• _Your objective_
Identify every line in the listing below that contains the string "身后是车水马龙的街道", treating uppercase and lowercase as distinct.
___ Input material
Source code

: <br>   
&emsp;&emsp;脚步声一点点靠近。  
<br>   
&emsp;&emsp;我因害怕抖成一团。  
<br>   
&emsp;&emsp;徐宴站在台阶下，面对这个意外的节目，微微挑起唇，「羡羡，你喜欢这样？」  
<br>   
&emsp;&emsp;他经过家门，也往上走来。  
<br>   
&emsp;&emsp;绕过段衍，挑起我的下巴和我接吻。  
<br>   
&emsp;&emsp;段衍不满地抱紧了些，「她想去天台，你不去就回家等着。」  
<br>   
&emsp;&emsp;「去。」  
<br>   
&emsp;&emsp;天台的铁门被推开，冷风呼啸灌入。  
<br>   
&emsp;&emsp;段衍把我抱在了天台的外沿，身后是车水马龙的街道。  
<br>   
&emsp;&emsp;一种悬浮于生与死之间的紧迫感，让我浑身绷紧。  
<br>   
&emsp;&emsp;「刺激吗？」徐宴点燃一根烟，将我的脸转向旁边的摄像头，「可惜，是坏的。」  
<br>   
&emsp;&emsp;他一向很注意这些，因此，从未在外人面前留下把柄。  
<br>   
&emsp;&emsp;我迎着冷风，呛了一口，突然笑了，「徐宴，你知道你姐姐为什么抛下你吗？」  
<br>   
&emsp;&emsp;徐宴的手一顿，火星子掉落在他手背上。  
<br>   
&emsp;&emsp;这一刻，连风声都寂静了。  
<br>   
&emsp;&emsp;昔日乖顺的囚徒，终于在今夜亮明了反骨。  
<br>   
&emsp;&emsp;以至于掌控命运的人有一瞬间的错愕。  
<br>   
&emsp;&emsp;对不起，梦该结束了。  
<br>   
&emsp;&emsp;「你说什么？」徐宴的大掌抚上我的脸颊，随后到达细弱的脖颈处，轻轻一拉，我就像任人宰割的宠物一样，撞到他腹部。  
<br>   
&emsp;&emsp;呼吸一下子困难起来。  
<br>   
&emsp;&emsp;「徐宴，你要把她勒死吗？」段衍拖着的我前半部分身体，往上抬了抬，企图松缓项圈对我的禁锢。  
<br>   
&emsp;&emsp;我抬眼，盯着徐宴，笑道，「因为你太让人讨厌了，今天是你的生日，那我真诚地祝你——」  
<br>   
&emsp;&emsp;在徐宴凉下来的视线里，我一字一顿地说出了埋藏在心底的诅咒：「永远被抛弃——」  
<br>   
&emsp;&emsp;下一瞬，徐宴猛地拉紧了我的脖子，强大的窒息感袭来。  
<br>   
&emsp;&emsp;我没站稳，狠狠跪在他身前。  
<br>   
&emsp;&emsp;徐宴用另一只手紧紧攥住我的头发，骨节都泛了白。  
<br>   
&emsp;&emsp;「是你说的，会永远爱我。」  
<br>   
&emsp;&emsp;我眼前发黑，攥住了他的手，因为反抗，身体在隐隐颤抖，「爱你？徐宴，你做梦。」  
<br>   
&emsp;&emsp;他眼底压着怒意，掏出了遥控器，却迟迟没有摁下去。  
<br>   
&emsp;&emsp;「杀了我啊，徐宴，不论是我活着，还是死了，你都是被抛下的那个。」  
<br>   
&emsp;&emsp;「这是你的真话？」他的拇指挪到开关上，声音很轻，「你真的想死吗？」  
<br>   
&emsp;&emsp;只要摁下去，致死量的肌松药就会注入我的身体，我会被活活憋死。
______
• _Solution for this exercise_
&emsp;&emsp;段衍把我抱在了天台的外沿，身后是车水马龙的街道。  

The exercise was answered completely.